> ACTIVITY: Nothing after the line containing "此解法下，转化后的二进制图灵机状态数是等价三进制图灵机的 $15$ 倍。" belongs in the answer; write out exactly every line from the start of the material up to it, including it.

┄┄┄┄┄┄

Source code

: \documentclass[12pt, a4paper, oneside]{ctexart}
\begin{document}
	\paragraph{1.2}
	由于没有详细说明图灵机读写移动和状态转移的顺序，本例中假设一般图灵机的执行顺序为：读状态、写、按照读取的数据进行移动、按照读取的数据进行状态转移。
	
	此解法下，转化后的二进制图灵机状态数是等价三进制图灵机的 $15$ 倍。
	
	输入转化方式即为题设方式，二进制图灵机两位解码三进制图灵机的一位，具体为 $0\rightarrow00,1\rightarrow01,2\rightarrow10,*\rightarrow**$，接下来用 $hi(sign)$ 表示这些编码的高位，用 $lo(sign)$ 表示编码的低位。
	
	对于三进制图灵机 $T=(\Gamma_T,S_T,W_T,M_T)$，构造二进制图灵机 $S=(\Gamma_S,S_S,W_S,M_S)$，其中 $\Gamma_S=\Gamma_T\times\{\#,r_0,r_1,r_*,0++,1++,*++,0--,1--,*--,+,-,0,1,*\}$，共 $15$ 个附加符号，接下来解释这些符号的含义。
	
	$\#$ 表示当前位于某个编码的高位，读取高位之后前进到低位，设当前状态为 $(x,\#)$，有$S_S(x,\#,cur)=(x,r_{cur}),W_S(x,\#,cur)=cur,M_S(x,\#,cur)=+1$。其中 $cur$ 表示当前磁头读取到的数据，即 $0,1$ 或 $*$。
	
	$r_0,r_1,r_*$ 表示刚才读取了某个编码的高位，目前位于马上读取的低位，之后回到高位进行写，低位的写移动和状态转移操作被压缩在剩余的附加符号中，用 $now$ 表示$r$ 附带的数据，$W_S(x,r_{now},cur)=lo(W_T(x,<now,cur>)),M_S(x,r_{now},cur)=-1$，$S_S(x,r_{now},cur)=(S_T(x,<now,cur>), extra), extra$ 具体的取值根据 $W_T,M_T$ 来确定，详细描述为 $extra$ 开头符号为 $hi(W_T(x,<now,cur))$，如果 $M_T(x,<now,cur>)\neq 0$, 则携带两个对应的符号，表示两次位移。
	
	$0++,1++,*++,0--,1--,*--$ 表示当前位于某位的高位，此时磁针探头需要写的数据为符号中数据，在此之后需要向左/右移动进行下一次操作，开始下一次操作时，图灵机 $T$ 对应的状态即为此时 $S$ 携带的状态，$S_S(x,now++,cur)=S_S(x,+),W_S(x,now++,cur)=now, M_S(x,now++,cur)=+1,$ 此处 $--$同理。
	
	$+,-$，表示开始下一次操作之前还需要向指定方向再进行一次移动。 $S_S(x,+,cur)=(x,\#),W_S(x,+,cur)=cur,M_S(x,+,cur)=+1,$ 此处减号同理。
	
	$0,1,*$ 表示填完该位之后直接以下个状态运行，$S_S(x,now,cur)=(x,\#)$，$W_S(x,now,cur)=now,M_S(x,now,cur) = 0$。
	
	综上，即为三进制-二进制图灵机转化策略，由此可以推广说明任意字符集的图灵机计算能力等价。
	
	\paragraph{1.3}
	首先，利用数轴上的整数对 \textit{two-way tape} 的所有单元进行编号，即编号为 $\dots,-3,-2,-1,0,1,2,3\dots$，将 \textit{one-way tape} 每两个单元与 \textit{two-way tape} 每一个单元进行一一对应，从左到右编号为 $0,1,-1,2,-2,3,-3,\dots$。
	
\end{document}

┄┄┄┄┄┄

> FINAL ANSWER:
Source code

: \documentclass[12pt, a4paper, oneside]{ctexart}
\begin{document}
	\paragraph{1.2}
	由于没有详细说明图灵机读写移动和状态转移的顺序，本例中假设一般图灵机的执行顺序为：读状态、写、按照读取的数据进行移动、按照读取的数据进行状态转移。
	
	此解法下，转化后的二进制图灵机状态数是等价三进制图灵机的 $15$ 倍。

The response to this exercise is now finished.